Milano, 15 giugno 2017 - Sesto rinvio consecutivo del processo che vede imputato Roberto Maroni per turbata libertà del contraente e induzione indebita in relazione a presunte pressione illecite per far ottenere un lavoro e un viaggio a Tokyo, spesato da Expo, a due sue ex collaboratrici. Oggi i giudici della quarta sezione penale del Tribunale di Milano, presieduti da Maria Teresa Guadagnino, hanno preso atto della partecipazione all'astensione degli avvocati penalisti contro la riforma della giustizia di tutti i difensori degli imputati, compreso il legale del Governatore lombardo, l'avvocato Domenico Aiello. Dall'apertura del processo, nel dicembre 2015, i giudici hanno rinviato quasi la meta' delle udienze convocate, anche per impedimenti di salute dello stesso Aiello.
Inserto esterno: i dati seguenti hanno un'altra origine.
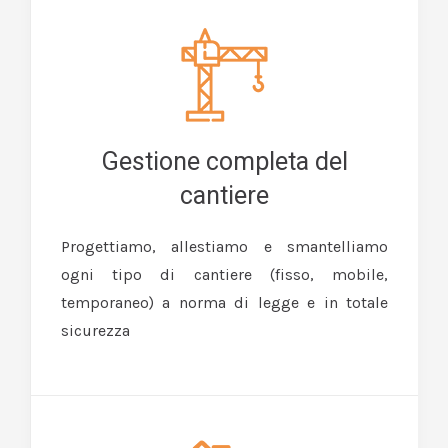
Gestione completa del
cantiere
Progettiamo, allestiamo e smantelliamo
ogni tipo di cantiere (fisso, mobile,
temporaneo) a norma di legge e in totale
sicurezza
Si torna in aula il 6 luglio quando dovrebbero essere sentiti gli ultimi testi citati dall'accusa, tra cui l'ex direttore di Eupolis Alberto Brugnoli. Oltre a Maroni, sono imputati l'ex segretario generale della Regione, Andrea Gibelli, l'ex collaboratrice del Governatore Mara Carluccio e il capo della segreteria di Maroni, Giacomo Ciriello. Nel novembre 2015, Christian Malangone, dg di Expo, era stato condannato a 4 mesi nel processo abbreviato scaturito dall'inchiesta. Altre udienze sono state fissate al 21 e al 28 settembre.